Despite today’s short-term bearish momentum, XRP is still 6.36% higher than the previous week. The overall market momentum is mixed, with short-term signaling bearish, whereas long-term momentum is bullish. The latest on-chain data shows that a large number of XRP holders have been offloading sizable amounts, locking in short-term gains.
Why XRP’s Price is Down Today
XRP’s ongoing price drop or downtrend is due to several combined factors. XRP recently faced a failed breakout attempt above the critical resistance near $2.67, and this price rejection is one of the main reasons for the active downtrend. The price rejection ignited a profit-taking trend among the traders and increased XRP selling pressure. The increased selling pressure has led to a significant amount of XRP offloading by large XRP holders.

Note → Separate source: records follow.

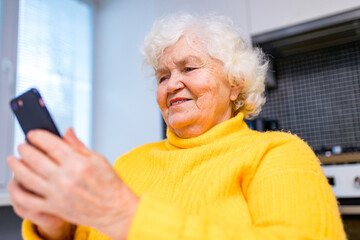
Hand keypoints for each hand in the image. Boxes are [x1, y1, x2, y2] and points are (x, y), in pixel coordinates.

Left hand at [7, 129, 138, 238]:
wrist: (114, 210)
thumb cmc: (110, 186)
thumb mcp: (99, 159)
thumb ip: (79, 146)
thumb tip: (67, 132)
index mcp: (78, 163)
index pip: (50, 144)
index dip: (38, 136)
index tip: (33, 134)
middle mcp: (66, 178)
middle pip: (35, 159)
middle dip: (25, 149)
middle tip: (23, 146)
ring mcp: (58, 194)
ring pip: (27, 177)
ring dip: (16, 166)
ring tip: (14, 160)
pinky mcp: (54, 207)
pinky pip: (28, 200)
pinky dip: (18, 190)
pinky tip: (16, 183)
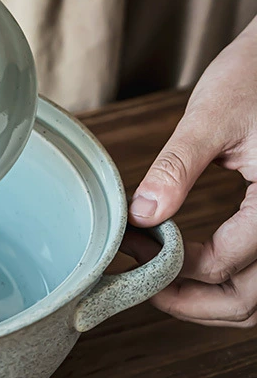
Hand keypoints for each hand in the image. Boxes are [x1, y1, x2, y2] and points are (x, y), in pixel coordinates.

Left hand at [127, 17, 256, 326]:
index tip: (133, 252)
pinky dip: (236, 279)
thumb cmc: (256, 74)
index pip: (225, 263)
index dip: (173, 268)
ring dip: (216, 300)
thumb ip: (176, 170)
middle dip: (194, 304)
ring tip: (166, 281)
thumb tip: (142, 217)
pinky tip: (197, 262)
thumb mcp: (211, 117)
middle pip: (252, 300)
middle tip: (145, 287)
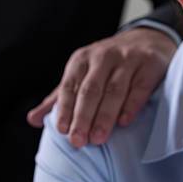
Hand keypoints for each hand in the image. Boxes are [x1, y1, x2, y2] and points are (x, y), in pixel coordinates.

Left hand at [27, 28, 175, 147]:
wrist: (148, 41)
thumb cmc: (110, 65)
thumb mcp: (82, 75)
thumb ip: (60, 98)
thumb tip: (33, 120)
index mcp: (82, 59)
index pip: (70, 86)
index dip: (65, 109)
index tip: (62, 131)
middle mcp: (104, 56)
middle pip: (91, 90)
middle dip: (83, 117)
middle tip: (78, 141)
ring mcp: (128, 59)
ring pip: (114, 90)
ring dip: (104, 116)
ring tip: (98, 138)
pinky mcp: (150, 65)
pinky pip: (139, 87)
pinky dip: (131, 105)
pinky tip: (124, 122)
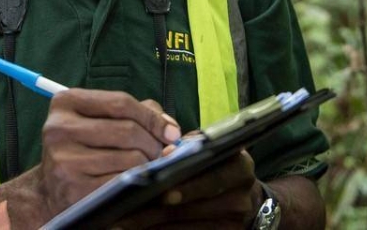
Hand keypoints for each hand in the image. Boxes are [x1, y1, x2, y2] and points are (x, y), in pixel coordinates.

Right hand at [37, 88, 181, 215]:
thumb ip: (137, 114)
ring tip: (147, 167)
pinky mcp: (73, 188)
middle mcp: (59, 128)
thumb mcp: (101, 120)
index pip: (121, 103)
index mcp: (66, 102)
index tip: (172, 132)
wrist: (51, 187)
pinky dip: (136, 182)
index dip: (152, 118)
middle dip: (153, 143)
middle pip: (127, 130)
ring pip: (129, 158)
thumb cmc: (84, 148)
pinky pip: (121, 182)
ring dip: (148, 165)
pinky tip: (135, 181)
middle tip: (162, 153)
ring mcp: (64, 159)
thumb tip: (170, 129)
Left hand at [115, 149, 260, 229]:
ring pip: (188, 226)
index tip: (158, 184)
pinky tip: (139, 229)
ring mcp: (234, 220)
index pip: (213, 175)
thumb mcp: (206, 149)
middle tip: (128, 205)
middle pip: (196, 205)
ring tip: (124, 219)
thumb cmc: (212, 164)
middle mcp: (242, 195)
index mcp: (240, 164)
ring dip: (153, 223)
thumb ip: (186, 144)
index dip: (186, 182)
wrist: (239, 196)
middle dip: (160, 206)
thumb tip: (163, 153)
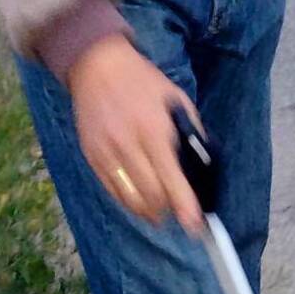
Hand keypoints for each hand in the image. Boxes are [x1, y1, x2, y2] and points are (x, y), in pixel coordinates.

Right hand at [67, 35, 204, 234]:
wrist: (98, 66)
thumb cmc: (143, 82)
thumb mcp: (176, 100)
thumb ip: (191, 132)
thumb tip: (202, 164)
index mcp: (154, 130)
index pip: (171, 179)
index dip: (184, 206)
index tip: (195, 226)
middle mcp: (128, 145)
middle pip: (151, 196)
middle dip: (169, 212)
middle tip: (180, 215)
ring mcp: (106, 153)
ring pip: (130, 199)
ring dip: (149, 213)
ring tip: (161, 216)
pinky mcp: (92, 157)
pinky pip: (112, 191)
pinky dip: (129, 203)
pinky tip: (140, 203)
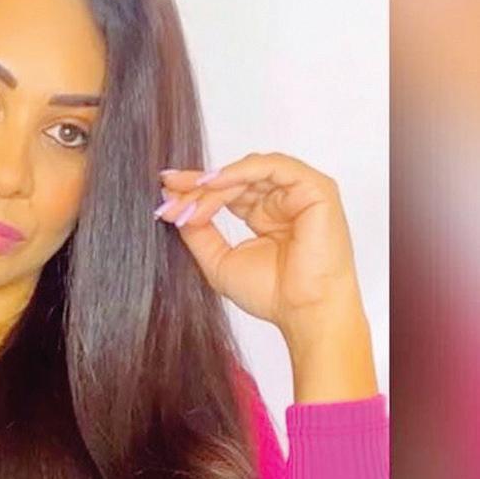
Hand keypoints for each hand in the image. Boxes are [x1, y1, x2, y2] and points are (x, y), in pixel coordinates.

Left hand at [155, 152, 365, 337]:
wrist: (303, 311)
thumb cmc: (272, 294)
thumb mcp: (219, 260)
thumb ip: (198, 233)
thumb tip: (174, 206)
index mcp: (264, 215)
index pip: (225, 192)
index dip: (194, 192)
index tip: (164, 196)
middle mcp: (281, 201)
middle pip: (233, 179)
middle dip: (197, 187)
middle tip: (169, 196)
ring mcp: (298, 193)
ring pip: (248, 171)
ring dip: (214, 184)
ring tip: (189, 202)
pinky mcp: (315, 189)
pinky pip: (273, 166)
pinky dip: (240, 171)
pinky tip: (214, 183)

The broader crypto market outlook is bearish, and it has been showing weakness since Fed Chair Jerome Powell denied the possibility of a Fed rate cut in December, and his cautious comments on the “sell-the-news” event on October 29 triggered panic among investors and impacted XRP alongside prominent cryptocurrencies like BTC and ETH. Jerome Powell claims that his tone might have caused panic in the short term, but on a long-term basis, the decision would be beneficial. Nick Ruck, an analyst at LVRG Research, stated that the Fed’s tone scared investors in the short term, but its plan to end quantitative tightening by December could actually be bullish for crypto in the long run.

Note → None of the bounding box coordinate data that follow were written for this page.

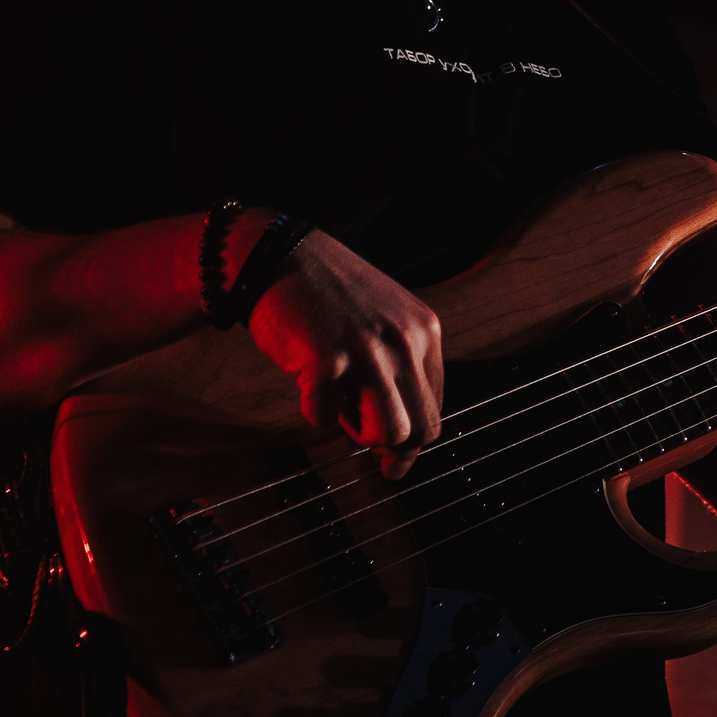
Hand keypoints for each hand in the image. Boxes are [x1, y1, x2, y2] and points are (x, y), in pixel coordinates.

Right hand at [246, 229, 443, 478]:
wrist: (280, 257)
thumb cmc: (327, 295)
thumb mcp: (385, 321)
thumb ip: (401, 368)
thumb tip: (402, 442)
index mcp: (425, 330)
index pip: (436, 407)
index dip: (415, 441)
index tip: (396, 459)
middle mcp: (405, 341)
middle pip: (421, 428)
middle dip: (393, 448)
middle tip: (370, 450)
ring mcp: (368, 352)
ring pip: (388, 433)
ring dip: (359, 433)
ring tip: (339, 406)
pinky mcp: (328, 362)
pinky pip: (325, 419)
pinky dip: (314, 410)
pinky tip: (308, 382)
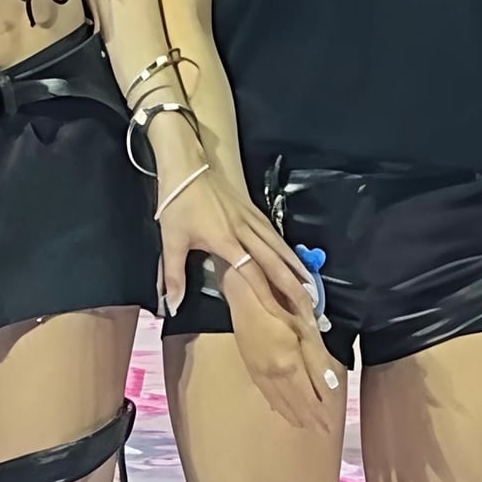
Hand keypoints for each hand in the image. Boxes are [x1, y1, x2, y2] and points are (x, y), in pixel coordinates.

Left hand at [157, 169, 338, 426]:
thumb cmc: (177, 204)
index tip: (282, 315)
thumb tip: (173, 307)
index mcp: (226, 240)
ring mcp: (251, 218)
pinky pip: (273, 233)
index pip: (252, 273)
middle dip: (292, 284)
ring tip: (310, 285)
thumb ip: (174, 276)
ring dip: (295, 266)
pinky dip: (286, 248)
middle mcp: (244, 230)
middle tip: (309, 305)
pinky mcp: (251, 209)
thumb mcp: (171, 240)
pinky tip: (292, 257)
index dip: (267, 295)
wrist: (186, 165)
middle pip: (274, 261)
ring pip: (278, 245)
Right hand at [226, 278, 341, 430]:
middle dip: (307, 419)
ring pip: (277, 400)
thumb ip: (317, 357)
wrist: (239, 294)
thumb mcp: (304, 326)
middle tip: (320, 432)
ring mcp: (258, 371)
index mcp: (288, 364)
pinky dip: (276, 404)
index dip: (318, 413)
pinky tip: (279, 407)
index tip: (328, 427)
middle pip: (292, 403)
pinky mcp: (249, 365)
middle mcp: (272, 374)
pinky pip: (265, 392)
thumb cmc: (277, 301)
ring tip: (303, 425)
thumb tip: (329, 385)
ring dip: (291, 414)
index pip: (307, 397)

In summary, the XRP downtrend today is primarily fueled by the failure to hold on to its resistance level of $2.67, and the Fed decision to discontinue the rate cut programs also made an impact.
Will XRP Go Up Today and Regain the Market Momentum?
According to today’s market data, XRP price movements are influenced by a mix of bullish and bearish signals. XRP technical indicators show mixed momentum, and the market analysts believe that a significant breakout and upward momentum today is unlikely. XRP’s critical support zone is closer to its 200-day moving average, and the value between $2.58-$2.61 remains intact, so that indicates a strong buying momentum, signaling a possible increase in crypto prices, as more buyers create higher demand.
According to crypto experts, a sustained move above $3 psychological level is the only thing that can deliver a promising price rally for XRP. Any breakout below the point does not guarantee a sure-shot price surge. According to today’s market conditions, XRP hitting the $3 psychological point is highly unlikely, so the crypto market will not see a significant XRP momentum today.
XRP is a highly rated and considered asset in the crypto space; the fourth-largest crypto by market cap will exhibit a promising market momentum once the XRP spot ETF decisions are finalized.
Recently, a crypto analyst, pseudonymized as unknowDLT, commented that XRP would end up being one of the greatest opportunities of not only their lifetime, but many to come.